◆ INPUT DATA ◆
****************
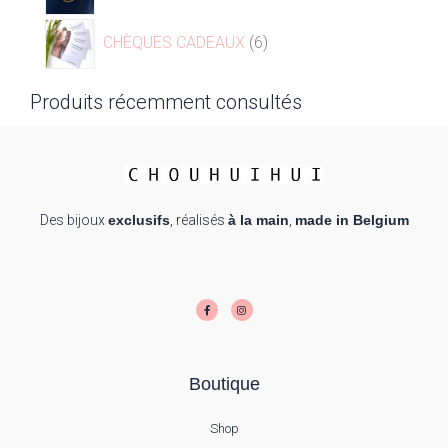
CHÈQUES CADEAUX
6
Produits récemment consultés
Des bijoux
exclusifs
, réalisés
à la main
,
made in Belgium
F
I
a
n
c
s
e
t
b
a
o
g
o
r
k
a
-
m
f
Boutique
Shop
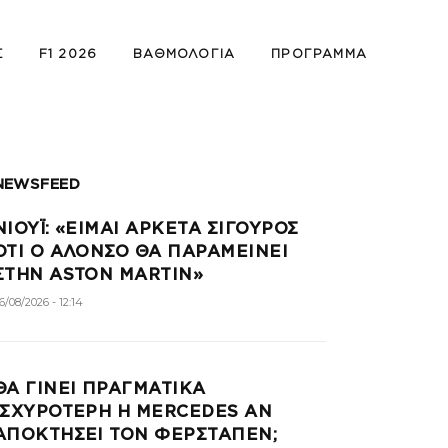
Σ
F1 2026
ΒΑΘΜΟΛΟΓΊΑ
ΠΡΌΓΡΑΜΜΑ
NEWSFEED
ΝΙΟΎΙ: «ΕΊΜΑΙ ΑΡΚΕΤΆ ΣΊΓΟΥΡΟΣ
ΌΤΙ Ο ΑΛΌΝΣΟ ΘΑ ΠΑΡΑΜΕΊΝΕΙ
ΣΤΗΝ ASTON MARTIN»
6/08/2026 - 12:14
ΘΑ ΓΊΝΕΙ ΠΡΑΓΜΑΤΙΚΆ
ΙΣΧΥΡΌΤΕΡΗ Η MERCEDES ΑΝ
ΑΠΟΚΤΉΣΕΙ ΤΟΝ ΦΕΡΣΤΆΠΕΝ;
****************
◆ WHAT IS EXPECTED ◆
Everything in the material except the pictures should be output verbatim.

◆ SOLUTION TO THIS TASK ◆
CHÈQUES CADEAUX
6
Produits récemment consultés
Des bijoux
exclusifs
, réalisés
à la main
,
made in Belgium
F
I
a
n
c
s
e
t
b
a
o
g
o
r
k
a
-
m
f
Boutique
Shop
Σ
F1 2026
ΒΑΘΜΟΛΟΓΊΑ
ΠΡΌΓΡΑΜΜΑ
NEWSFEED
ΝΙΟΎΙ: «ΕΊΜΑΙ ΑΡΚΕΤΆ ΣΊΓΟΥΡΟΣ
ΌΤΙ Ο ΑΛΌΝΣΟ ΘΑ ΠΑΡΑΜΕΊΝΕΙ
ΣΤΗΝ ASTON MARTIN»
6/08/2026 - 12:14
ΘΑ ΓΊΝΕΙ ΠΡΑΓΜΑΤΙΚΆ
ΙΣΧΥΡΌΤΕΡΗ Η MERCEDES ΑΝ
ΑΠΟΚΤΉΣΕΙ ΤΟΝ ΦΕΡΣΤΆΠΕΝ;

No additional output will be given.